====== Material for this task ======

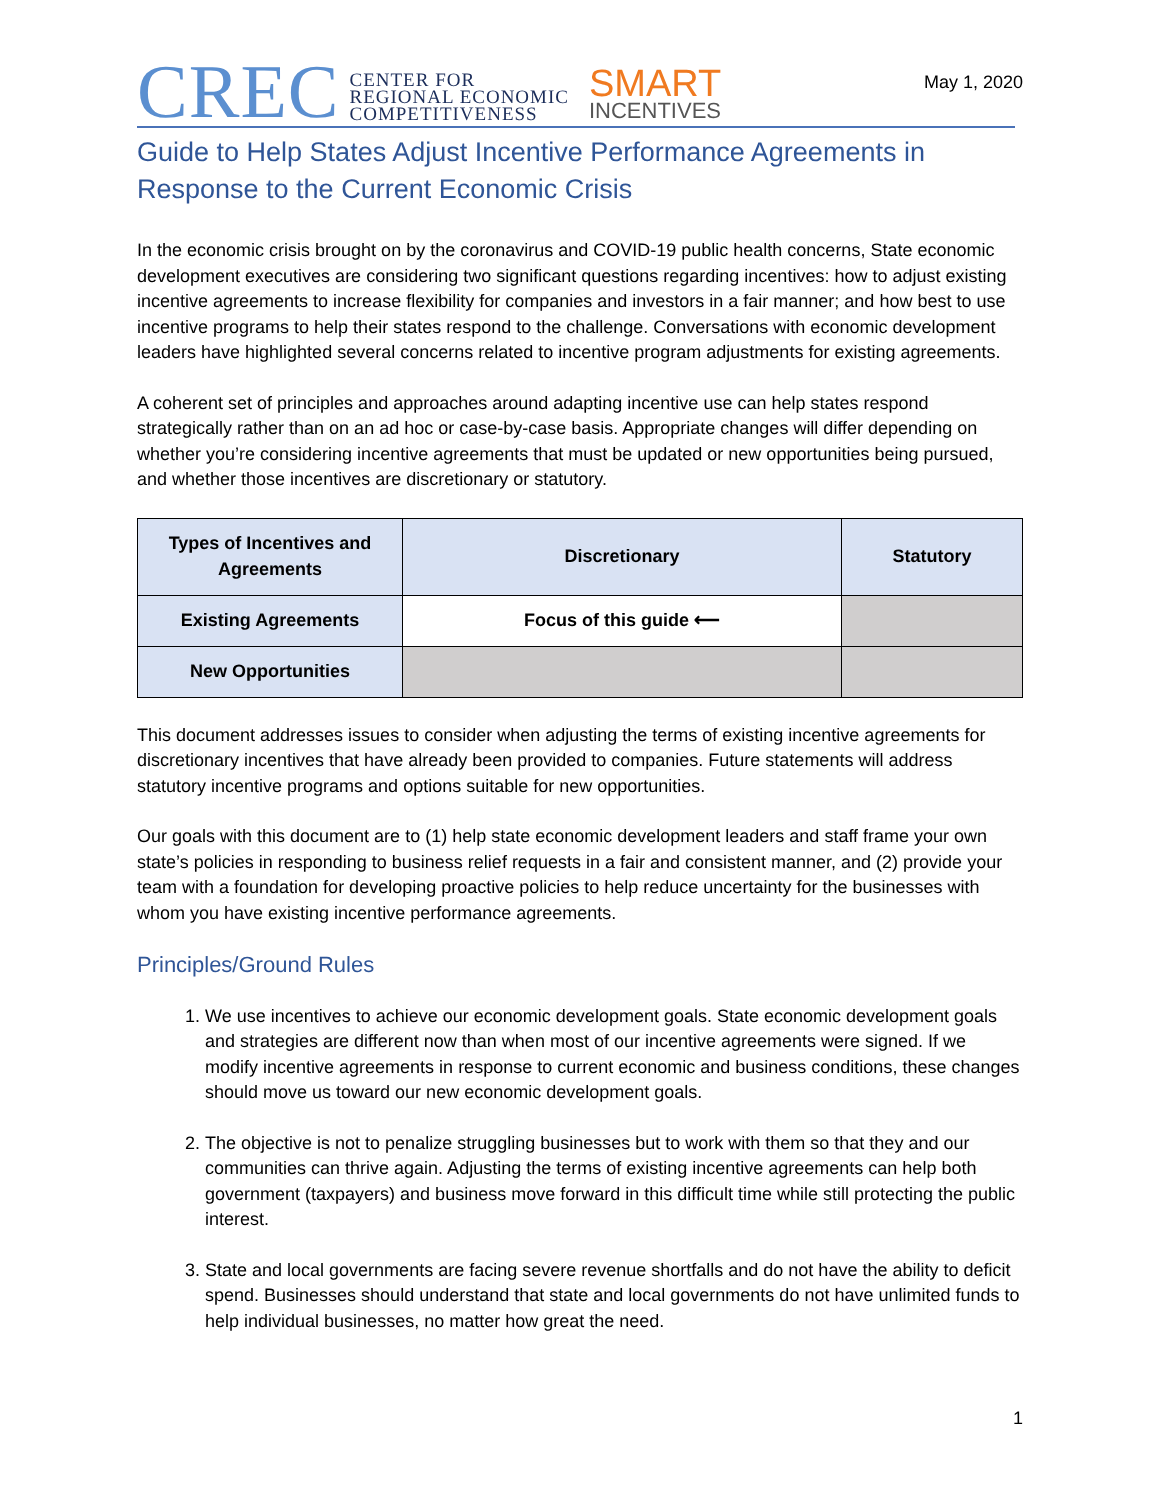May 1, 2020
CREC
CENTER FOR
REGIONAL ECONOMIC
COMPETITIVENESS
SMART
INCENTIVES
Guide to Help States Adjust Incentive Performance Agreements in Response to the Current Economic Crisis
In the economic crisis brought on by the coronavirus and COVID-19 public health concerns, State economic development executives are considering two significant questions regarding incentives: how to adjust existing incentive agreements to increase flexibility for companies and investors in a fair manner; and how best to use incentive programs to help their states respond to the challenge. Conversations with economic development leaders have highlighted several concerns related to incentive program adjustments for existing agreements.
A coherent set of principles and approaches around adapting incentive use can help states respond strategically rather than on an ad hoc or case-by-case basis. Appropriate changes will differ depending on whether you’re considering incentive agreements that must be updated or new opportunities being pursued, and whether those incentives are discretionary or statutory.
| Types of Incentives and Agreements | Discretionary | Statutory |
| --- | --- | --- |
| Existing Agreements | Focus of this guide ⟵ | |
| New Opportunities | | |
This document addresses issues to consider when adjusting the terms of existing incentive agreements for discretionary incentives that have already been provided to companies. Future statements will address statutory incentive programs and options suitable for new opportunities.
Our goals with this document are to (1) help state economic development leaders and staff frame your own state’s policies in responding to business relief requests in a fair and consistent manner, and (2) provide your team with a foundation for developing proactive policies to help reduce uncertainty for the businesses with whom you have existing incentive performance agreements.
Principles/Ground Rules
1. We use incentives to achieve our economic development goals. State economic development goals and strategies are different now than when most of our incentive agreements were signed. If we modify incentive agreements in response to current economic and business conditions, these changes should move us toward our new economic development goals.
2. The objective is not to penalize struggling businesses but to work with them so that they and our communities can thrive again. Adjusting the terms of existing incentive agreements can help both government (taxpayers) and business move forward in this difficult time while still protecting the public interest.
3. State and local governments are facing severe revenue shortfalls and do not have the ability to deficit spend. Businesses should understand that state and local governments do not have unlimited funds to help individual businesses, no matter how great the need.
1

======

Required work
Each line in the records above should be reproduced exactly; images are not copied.

Answer to this problem
May 1, 2020
CREC
CENTER FOR
REGIONAL ECONOMIC
COMPETITIVENESS
SMART
INCENTIVES
Guide to Help States Adjust Incentive Performance Agreements in Response to the Current Economic Crisis
In the economic crisis brought on by the coronavirus and COVID-19 public health concerns, State economic development executives are considering two significant questions regarding incentives: how to adjust existing incentive agreements to increase flexibility for companies and investors in a fair manner; and how best to use incentive programs to help their states respond to the challenge. Conversations with economic development leaders have highlighted several concerns related to incentive program adjustments for existing agreements.
A coherent set of principles and approaches around adapting incentive use can help states respond strategically rather than on an ad hoc or case-by-case basis. Appropriate changes will differ depending on whether you’re considering incentive agreements that must be updated or new opportunities being pursued, and whether those incentives are discretionary or statutory.
| Types of Incentives and Agreements | Discretionary | Statutory |
| --- | --- | --- |
| Existing Agreements | Focus of this guide ⟵ | |
| New Opportunities | | |
This document addresses issues to consider when adjusting the terms of existing incentive agreements for discretionary incentives that have already been provided to companies. Future statements will address statutory incentive programs and options suitable for new opportunities.
Our goals with this document are to (1) help state economic development leaders and staff frame your own state’s policies in responding to business relief requests in a fair and consistent manner, and (2) provide your team with a foundation for developing proactive policies to help reduce uncertainty for the businesses with whom you have existing incentive performance agreements.
Principles/Ground Rules
1. We use incentives to achieve our economic development goals. State economic development goals and strategies are different now than when most of our incentive agreements were signed. If we modify incentive agreements in response to current economic and business conditions, these changes should move us toward our new economic development goals.
2. The objective is not to penalize struggling businesses but to work with them so that they and our communities can thrive again. Adjusting the terms of existing incentive agreements can help both government (taxpayers) and business move forward in this difficult time while still protecting the public interest.
3. State and local governments are facing severe revenue shortfalls and do not have the ability to deficit spend. Businesses should understand that state and local governments do not have unlimited funds to help individual businesses, no matter how great the need.
1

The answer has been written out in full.